So far, I hope you’ve been as refreshed by reading The Prodigal God as I have. I’ve been encouraged by Keller’s new perspective and illumination on the parable of the ‘prodigal son’ from Luke’s gospel. I’ve never really thought that hard about what part the older brother plays in the parable, or why Jesus even included him in the parable. But now, as I read through this book, I have been reminded afresh of God’s unending love and offer of forgiveness, seen in the younger brother. And I’ve been rebuked and challenged seeing the hardened and self-righteous heart of the elder brother. I’ve appreciated the way Keller has delved so deeply into this parable.
Yet my worry in this next chapter (The True Elder Brother) is that Keller is pushing this parable a bit too far.
Bear with me for a second on this one, because throughout this chapter, I think Keller makes some really good points. While comparing Jesus to what the elder brother should have been like, he draws out some really important and wonderful aspects of what Jesus did for our forgiveness. Jesus sought us out. He came to find us when we were lost, and when we had no hope of finding him. We can only be forgiven when Jesus comes to us, when the Holy Spirit makes us see our need for a saviour, and when the father offers us forgiveness. What a fantastic and humbling truth this is!

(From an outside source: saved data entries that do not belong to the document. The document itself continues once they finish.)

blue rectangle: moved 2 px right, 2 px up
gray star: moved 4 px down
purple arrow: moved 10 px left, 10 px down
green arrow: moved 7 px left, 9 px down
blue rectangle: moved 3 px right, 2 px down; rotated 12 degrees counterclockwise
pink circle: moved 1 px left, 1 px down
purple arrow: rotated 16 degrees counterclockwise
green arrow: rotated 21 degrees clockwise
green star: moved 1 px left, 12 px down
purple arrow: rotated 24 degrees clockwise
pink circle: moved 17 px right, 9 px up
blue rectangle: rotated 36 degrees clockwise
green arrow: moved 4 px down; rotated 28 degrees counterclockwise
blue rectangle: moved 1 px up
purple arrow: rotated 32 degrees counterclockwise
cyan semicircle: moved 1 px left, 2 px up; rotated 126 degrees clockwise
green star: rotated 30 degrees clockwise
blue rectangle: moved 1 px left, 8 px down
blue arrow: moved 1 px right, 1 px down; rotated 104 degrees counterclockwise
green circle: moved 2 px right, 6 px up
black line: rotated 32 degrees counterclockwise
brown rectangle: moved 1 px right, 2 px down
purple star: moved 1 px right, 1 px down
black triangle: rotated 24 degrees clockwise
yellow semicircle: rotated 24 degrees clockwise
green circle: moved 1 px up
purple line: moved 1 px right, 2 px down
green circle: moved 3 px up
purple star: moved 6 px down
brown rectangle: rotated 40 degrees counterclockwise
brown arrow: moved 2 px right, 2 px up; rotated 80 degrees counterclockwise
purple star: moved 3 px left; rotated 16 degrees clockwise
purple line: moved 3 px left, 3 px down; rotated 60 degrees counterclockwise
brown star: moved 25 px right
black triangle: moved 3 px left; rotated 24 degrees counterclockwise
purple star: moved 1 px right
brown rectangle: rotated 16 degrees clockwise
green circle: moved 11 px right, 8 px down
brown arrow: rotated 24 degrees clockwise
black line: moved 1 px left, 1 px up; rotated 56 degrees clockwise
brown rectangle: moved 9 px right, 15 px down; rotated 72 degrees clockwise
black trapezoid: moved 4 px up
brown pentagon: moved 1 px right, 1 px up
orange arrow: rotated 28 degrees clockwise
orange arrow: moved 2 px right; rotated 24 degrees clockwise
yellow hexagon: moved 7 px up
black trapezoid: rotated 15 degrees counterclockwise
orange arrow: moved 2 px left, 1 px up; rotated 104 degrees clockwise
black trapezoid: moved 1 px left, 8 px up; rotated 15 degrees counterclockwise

But not only that, Jesus seeks us out to offer us forgiveness; a forgiveness which has cost him greatly! As Keller so clearly explains, forgiveness cannot come without a cost to the one offering it. And what a cost Jesus pays.
Despite these points, I’m not fully convinced of Keller’s whole argument. I’m not entirely sure that this parable leads us in the first place to a ‘true’ elder brother who does these things. I want to let the bible speak for itself, and a few times Keller has made arguments based on things I just don’t think are in the text. For example, the passage gives us no information whatsoever that the elder brother should have gone out to look for the younger son. The parable never tells us that.
I also think that it’s quite a jump to compare these two brothers with the story of Cain and Abel. I don’t think Jesus has given us enough hints to point to a common thread between his parable, and the story of the brothers in Genesis. I just wonder if Keller is reading a bit more into the parable than Jesus first intended.
But have you been convinced of his argument? Do you think Jesus really is the fulfilment of the elder brother role in this parable?